Kareem is referencing the murders in Minneapolis this week, 
But he expressed so well what I frequently feel about people remaining silent when they hear Dhamma teachers, monastics corrupting teachings and staying silent.


 
Kareem’s Daily Quote

“…when we are silent, we are still afraid.
So it is better to speak.”
— Audre Lorde

Audre Lord, for those who may not know,
 was an activist who dedicated her life to confronting all manner of injustice.
When I first read that line back in the 1970s,
 it didn’t feel so much a suggestion as a reminder of something I’ve tried to live my entire life.
Speaking out—especially when the world would much prefer your silence—is not an act of rebellion.
It’s an act of responsibility.
And for those of us who have witnessed injustice up close,
 silence isn’t a good place to hide.
It’s a surrender.

I learned that early on.
Long before I became Kareem Abdul‑Jabbar the basketball player,
 I was Lew Alcindor, a young Black man growing up in a country that insisted it was post‑racial while showing me,
 every day, that it wasn’t.
By the time I got to UCLA, I had already seen enough to know
that staying quiet would not protect me or anyone who looked like me.
I had watched cities burn after Dr. King’s assassination.
I had seen the bodies.
I had heard the grief.
I had lived the fear.
Speaking up wasn’t a choice.
It was the only honest response.

Lorde made it clear in her writings and speeches that silence is the oxygen injustice breathes.
Power thrives when people doubt their own eyes,
 when they’re told that the story they witnessed isn’t the story that occurred.
And that’s why Lorde’s words feel even more urgent today.
We live in a time when institutions rewrite events before the truth has even settled.
When videos contradict official statements,
 and people holding cameras are treated like threats.
When accountability is promised in press releases but avoided at all costs in practice.
In moments like these, speaking out becomes more than expression.
It becomes evidence.

I’ve spent decades writing about social justice not because I enjoy controversy or love the attention,
 but because I’ve seen what happens when we let others define reality for us.
I’ve watched institutions claim they value equality while their actions tell a different story.
I’ve watched leaders talk about accountability while dismantling the very tools that make accountability possible.
And I’ve watched ordinary people, often the most vulnerable among us,
 risk their safety just to bear witness—and then tell the stories of what really happened.

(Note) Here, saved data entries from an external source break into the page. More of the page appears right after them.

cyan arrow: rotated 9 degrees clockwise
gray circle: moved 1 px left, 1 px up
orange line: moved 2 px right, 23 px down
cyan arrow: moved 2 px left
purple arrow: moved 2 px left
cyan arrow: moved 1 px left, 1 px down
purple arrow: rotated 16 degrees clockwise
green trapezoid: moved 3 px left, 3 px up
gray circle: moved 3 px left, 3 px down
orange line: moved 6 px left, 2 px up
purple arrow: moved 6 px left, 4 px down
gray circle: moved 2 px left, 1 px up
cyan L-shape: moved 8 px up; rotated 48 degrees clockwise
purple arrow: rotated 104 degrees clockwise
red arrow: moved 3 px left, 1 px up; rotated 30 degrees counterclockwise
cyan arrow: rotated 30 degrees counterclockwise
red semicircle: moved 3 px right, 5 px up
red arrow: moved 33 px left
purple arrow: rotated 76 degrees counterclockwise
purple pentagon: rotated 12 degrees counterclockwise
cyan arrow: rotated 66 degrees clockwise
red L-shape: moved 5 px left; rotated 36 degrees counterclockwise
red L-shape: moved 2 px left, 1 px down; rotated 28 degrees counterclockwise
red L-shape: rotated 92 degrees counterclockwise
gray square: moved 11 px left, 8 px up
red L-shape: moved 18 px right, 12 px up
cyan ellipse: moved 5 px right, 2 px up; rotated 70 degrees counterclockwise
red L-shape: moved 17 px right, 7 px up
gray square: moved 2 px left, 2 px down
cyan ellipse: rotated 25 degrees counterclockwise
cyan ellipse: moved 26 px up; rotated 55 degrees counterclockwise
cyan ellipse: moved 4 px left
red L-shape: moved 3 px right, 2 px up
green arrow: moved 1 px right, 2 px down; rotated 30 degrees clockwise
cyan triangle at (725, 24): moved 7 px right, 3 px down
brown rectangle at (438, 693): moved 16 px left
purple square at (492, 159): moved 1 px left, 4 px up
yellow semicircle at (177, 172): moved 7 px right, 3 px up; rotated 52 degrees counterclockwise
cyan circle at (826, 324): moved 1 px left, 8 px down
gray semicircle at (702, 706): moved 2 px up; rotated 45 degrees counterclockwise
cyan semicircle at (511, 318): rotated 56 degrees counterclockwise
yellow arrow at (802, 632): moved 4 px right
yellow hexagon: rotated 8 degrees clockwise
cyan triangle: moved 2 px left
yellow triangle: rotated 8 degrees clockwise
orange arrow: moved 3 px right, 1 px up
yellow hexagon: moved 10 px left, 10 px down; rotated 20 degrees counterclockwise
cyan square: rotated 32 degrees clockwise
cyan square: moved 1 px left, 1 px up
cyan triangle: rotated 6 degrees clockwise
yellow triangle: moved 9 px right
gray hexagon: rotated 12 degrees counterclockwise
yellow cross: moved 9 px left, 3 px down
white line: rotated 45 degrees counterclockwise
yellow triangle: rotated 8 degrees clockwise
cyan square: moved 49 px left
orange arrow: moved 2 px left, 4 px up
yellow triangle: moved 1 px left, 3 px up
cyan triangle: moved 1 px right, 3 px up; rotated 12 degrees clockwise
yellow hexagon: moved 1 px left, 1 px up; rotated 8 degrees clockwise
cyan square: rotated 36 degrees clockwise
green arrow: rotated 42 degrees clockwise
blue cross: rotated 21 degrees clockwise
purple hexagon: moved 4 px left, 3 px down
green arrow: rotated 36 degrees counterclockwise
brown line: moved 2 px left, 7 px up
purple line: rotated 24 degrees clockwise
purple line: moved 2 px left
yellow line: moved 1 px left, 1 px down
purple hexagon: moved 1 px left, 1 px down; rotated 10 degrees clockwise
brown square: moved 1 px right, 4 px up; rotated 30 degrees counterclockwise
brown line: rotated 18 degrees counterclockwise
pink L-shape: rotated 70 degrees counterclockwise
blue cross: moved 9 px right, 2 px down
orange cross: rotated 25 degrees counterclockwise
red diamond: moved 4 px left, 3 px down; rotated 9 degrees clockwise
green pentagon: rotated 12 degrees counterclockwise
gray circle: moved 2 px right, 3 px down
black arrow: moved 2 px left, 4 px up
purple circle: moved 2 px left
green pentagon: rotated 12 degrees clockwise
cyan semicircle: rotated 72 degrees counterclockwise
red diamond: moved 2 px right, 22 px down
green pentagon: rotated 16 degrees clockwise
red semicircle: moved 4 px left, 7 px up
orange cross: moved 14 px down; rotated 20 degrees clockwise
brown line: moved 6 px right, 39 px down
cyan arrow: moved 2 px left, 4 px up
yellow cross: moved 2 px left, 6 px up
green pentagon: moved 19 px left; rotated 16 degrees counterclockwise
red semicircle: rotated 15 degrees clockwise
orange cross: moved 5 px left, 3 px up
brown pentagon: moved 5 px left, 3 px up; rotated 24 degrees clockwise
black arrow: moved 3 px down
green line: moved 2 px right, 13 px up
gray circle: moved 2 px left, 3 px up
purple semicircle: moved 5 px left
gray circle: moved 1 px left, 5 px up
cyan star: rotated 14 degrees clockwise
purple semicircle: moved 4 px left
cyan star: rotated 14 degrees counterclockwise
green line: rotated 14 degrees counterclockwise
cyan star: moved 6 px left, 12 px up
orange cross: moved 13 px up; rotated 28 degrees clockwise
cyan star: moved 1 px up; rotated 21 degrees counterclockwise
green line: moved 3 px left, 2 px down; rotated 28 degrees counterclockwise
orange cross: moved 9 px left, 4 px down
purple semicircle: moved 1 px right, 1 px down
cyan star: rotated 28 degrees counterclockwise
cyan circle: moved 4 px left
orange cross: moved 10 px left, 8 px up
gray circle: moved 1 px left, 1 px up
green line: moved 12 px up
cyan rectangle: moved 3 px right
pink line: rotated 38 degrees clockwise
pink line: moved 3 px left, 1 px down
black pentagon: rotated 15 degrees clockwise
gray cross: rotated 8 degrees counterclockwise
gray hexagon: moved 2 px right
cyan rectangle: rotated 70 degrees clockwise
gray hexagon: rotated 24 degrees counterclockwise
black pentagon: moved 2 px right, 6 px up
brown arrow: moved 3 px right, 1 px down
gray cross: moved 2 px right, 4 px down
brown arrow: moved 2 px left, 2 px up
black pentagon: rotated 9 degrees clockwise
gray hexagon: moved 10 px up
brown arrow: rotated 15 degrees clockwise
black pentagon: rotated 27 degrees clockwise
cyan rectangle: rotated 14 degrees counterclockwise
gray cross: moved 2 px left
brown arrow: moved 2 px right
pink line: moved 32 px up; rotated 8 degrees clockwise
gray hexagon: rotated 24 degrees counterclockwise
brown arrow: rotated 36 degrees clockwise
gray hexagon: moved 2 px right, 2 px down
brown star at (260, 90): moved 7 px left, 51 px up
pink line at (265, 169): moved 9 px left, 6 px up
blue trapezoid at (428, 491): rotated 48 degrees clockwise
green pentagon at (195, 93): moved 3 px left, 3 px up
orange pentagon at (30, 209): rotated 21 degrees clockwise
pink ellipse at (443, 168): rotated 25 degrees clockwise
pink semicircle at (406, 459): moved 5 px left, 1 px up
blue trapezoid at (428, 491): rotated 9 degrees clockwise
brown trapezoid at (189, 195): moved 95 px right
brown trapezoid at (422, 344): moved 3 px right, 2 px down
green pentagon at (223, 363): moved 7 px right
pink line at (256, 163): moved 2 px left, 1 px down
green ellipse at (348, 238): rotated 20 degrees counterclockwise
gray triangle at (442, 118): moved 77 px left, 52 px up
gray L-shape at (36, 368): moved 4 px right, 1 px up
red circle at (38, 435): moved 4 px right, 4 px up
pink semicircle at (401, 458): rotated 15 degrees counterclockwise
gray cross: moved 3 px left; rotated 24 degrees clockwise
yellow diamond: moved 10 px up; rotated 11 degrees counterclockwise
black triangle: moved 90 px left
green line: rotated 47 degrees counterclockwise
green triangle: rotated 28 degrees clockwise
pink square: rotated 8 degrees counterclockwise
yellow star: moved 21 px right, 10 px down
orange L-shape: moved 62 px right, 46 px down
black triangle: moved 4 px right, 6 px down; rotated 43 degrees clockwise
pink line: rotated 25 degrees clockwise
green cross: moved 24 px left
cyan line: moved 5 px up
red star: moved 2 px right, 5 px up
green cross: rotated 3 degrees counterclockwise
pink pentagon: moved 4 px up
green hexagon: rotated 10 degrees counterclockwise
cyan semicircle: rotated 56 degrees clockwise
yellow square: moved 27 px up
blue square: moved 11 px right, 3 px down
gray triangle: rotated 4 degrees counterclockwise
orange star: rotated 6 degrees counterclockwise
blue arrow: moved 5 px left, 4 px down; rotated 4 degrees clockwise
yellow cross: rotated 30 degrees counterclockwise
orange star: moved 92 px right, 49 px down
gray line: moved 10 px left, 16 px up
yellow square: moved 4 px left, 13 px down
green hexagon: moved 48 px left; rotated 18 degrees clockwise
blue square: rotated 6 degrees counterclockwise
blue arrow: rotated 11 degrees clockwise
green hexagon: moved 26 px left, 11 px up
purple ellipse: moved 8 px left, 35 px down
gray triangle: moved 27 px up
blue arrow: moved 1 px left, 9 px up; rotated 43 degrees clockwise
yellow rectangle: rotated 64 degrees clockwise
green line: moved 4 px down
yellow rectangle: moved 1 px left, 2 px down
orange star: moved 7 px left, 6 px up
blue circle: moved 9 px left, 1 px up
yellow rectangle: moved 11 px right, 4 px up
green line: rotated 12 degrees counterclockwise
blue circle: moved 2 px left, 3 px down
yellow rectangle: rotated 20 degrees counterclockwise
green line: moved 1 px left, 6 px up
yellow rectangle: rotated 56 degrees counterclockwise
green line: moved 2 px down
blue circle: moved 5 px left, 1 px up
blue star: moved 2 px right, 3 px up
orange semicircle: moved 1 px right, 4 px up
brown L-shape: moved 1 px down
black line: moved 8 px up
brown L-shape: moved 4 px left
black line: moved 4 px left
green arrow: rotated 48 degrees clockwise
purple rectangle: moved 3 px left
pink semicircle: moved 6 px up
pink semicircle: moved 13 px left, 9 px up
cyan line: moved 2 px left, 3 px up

That’s why Lorde’s quote is so apt, especially today,
 this week.
Speaking out is not just about raising your voice.
It’s about refusing to let others erase the truth.
It’s about standing firm when the narrative being pushed is easier,
 cleaner, more convenient than the messy reality.
It’s about honoring the people who can no longer speak for themselves.

I’ve lived long enough to know that speaking doesn’t guarantee change.
But silence guarantees nothing at all.
And if there’s one lesson I hope younger generations carry forward,
 it’s this: your voice is not small.
Your testimony matters.
Your refusal to be silenced is part of a long,
 unbroken line of people who believed that truth not only deserves defenders…it demands them.